In Europa va meglio la mortalità infantile, che solo in alcune nazioni (Turchia, Romania, Bulgaria, Repubblica Slovacca, Lussemburgo) assume valori più elevati. È ancora in alcuni Paesi dell’Est, ma non in tutti, che si riscontrano problemi, ai quali si aggiunge, inatteso, il Lussemburgo, il cui valore andrà osservato negli anni a venire per verificare che non si tratti di una casualità. Per quanto riguarda la mortalità infantile si deve segnalare che la situazione del nostro Paese è piuttosto buona: valori migliori si osservano solo in Finlandia, Norvegia, Islanda, Slovenia, Repubblica Ceca, Estonia e Danimarca, mentre peggio di noi stanno Spagna, Germania, Svizzera, Olanda, Francia e tutte le altre nazioni del continente.

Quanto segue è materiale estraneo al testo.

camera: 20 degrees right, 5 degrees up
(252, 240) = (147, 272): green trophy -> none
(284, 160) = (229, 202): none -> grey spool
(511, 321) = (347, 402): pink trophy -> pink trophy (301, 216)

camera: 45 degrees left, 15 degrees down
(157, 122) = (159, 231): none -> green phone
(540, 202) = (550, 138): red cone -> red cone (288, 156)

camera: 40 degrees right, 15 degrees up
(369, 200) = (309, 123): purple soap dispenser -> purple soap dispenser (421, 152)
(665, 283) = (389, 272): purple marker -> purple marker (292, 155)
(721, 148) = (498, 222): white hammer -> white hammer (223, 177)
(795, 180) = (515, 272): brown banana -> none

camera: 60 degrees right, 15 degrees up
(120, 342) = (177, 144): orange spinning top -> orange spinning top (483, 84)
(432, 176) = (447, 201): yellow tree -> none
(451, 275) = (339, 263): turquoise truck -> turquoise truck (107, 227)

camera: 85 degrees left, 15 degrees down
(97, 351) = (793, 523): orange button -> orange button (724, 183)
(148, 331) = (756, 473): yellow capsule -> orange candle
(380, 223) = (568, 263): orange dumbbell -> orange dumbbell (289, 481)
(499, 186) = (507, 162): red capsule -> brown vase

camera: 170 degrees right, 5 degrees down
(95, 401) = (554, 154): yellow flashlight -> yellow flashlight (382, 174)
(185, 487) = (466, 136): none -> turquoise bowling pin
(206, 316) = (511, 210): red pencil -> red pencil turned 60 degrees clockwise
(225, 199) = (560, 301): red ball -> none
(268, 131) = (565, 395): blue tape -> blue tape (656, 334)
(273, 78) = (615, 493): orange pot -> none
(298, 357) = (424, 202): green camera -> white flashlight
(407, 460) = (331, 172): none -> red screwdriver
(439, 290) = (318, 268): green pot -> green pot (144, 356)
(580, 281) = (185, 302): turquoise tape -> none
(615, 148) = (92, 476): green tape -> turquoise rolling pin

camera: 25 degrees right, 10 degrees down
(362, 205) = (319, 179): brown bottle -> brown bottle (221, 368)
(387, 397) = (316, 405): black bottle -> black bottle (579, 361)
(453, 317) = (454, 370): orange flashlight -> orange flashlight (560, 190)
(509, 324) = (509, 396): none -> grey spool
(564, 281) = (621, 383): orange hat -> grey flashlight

Se si passa alla valutazione delle patologie croniche, non come mortalità ma tra i soggetti viventi, la geografia sanitaria cambia. Innanzitutto l’Italia presenta il valore più basso (18,6% della popolazione) tra le nazioni che hanno fornito informazioni, con la Finlandia che presenta invece il valore più elevato (50,6%). In secondo luogo non si osserva quella divisione Est-Ovest che si era evidenziata con gli indicatori di speranza di vita e di mortalità evitabile. Valori superiori alla media si registrano ancora in alcune nazioni dell’oriente europeo (Estonia, Ungheria, Lettonia, Lituania) ma soprattutto in molte nazioni dell’Occidente continentale come Danimarca, Finlandia, Francia, Germania, Portogallo, Spagna, Svezia e Svizzera. Occorre anche dire, però, che mentre le informazioni sulla mortalità sono meglio confrontabili tra le diverse nazioni, la valutazione della presenza di cronicità è più condizionata dalle modalità con cui viene rilevata l’informazione, richiamando quindi l’uso di quella prudenza interpretativa che si era anticipata in apertura.
Questo primo tour, come se fossimo a bordo di un drone che osserva dall’alto la salute del continente, ci restituisce due europe: una Europa dell’Ovest, più in salute in termini generali, con meno problemi che procurano decessi evitabili, e con il tema della cronicità che si sta facendo dominante; una Europa dell’Est, che perde anni di vita e sta peggio, che ha molto da fare per intervenire sulle cause che portano a molti decessi evitabili, e con il problema della cronicità che non si è ancora espresso in tutta la sua forza. In questa situazione continentale si può dire che l’Italia rappresenta una sorta di penisola felice, con tutti gli indicatori di salute che sono stati esaminati che assumono valori non solo migliori della media europea ma migliori della gran parte delle nazioni con le quali usualmente ci si paragona.